__Instruction__:
Search the entries below for the string "than" and give the number of lines that hold it, nothing else.

__Working data__:
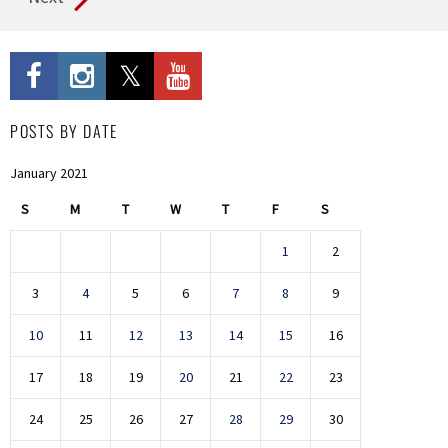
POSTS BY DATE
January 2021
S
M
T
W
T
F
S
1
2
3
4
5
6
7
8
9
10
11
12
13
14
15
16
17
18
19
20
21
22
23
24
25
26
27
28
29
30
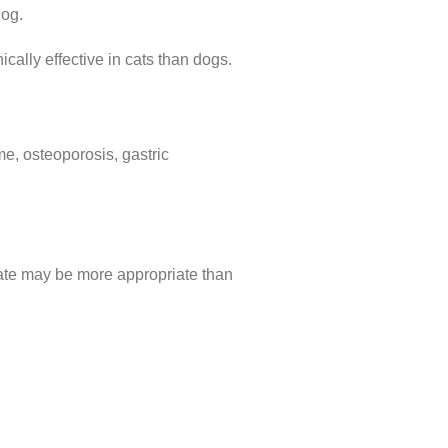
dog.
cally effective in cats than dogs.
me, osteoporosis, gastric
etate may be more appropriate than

__Answer box__:
2